• _WORK TO BE COMPLETED_:
Could you print all the entries below exactly as they appear, omitting the pictures?

• _ENTRIES SUPPLIED_:
# # # #
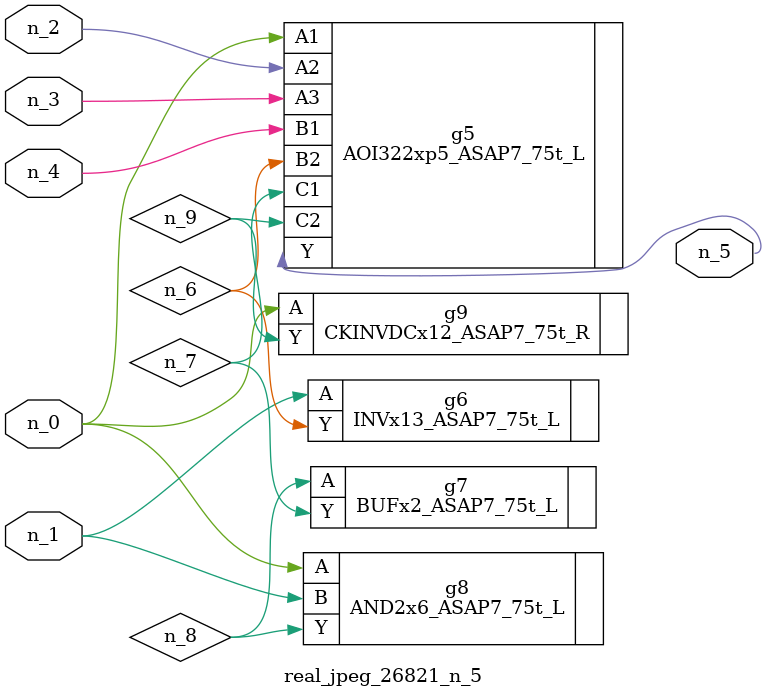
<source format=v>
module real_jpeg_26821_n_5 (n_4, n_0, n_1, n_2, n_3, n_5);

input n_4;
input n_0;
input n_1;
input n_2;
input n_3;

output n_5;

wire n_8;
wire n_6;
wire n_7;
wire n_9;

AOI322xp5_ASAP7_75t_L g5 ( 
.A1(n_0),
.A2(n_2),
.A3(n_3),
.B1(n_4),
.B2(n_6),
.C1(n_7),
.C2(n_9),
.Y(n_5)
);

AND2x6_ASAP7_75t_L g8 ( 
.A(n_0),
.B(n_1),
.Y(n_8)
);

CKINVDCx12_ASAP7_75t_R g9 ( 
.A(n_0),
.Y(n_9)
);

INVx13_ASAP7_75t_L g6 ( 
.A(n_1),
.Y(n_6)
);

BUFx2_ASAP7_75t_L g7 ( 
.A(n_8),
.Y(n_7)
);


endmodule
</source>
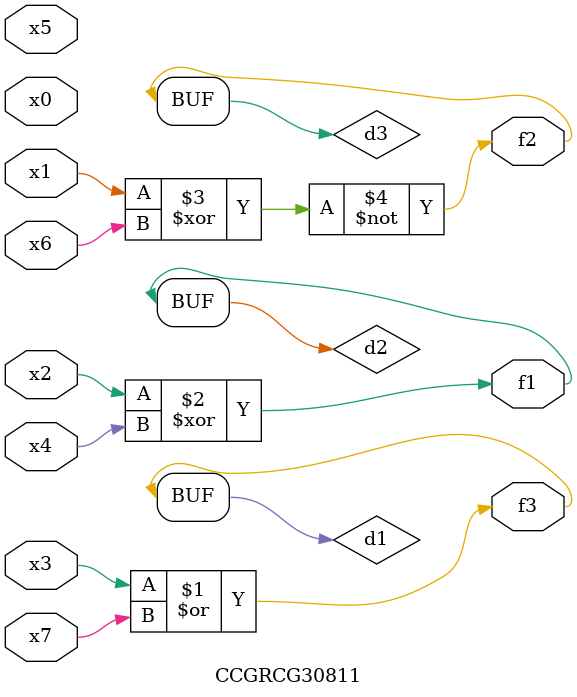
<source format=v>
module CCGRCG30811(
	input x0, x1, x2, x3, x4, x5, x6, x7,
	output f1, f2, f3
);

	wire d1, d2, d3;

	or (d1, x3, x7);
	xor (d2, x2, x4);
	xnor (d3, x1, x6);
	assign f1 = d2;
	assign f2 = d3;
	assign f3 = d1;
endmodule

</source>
# # # #
• _REPLY_:
<source format=v>
module real_jpeg_26821_n_5 (n_4, n_0, n_1, n_2, n_3, n_5);

input n_4;
input n_0;
input n_1;
input n_2;
input n_3;

output n_5;

wire n_8;
wire n_6;
wire n_7;
wire n_9;

AOI322xp5_ASAP7_75t_L g5 ( 
.A1(n_0),
.A2(n_2),
.A3(n_3),
.B1(n_4),
.B2(n_6),
.C1(n_7),
.C2(n_9),
.Y(n_5)
);

AND2x6_ASAP7_75t_L g8 ( 
.A(n_0),
.B(n_1),
.Y(n_8)
);

CKINVDCx12_ASAP7_75t_R g9 ( 
.A(n_0),
.Y(n_9)
);

INVx13_ASAP7_75t_L g6 ( 
.A(n_1),
.Y(n_6)
);

BUFx2_ASAP7_75t_L g7 ( 
.A(n_8),
.Y(n_7)
);


endmodule
</source>
<source format=v>
module CCGRCG30811(
	input x0, x1, x2, x3, x4, x5, x6, x7,
	output f1, f2, f3
);

	wire d1, d2, d3;

	or (d1, x3, x7);
	xor (d2, x2, x4);
	xnor (d3, x1, x6);
	assign f1 = d2;
	assign f2 = d3;
	assign f3 = d1;
endmodule

</source>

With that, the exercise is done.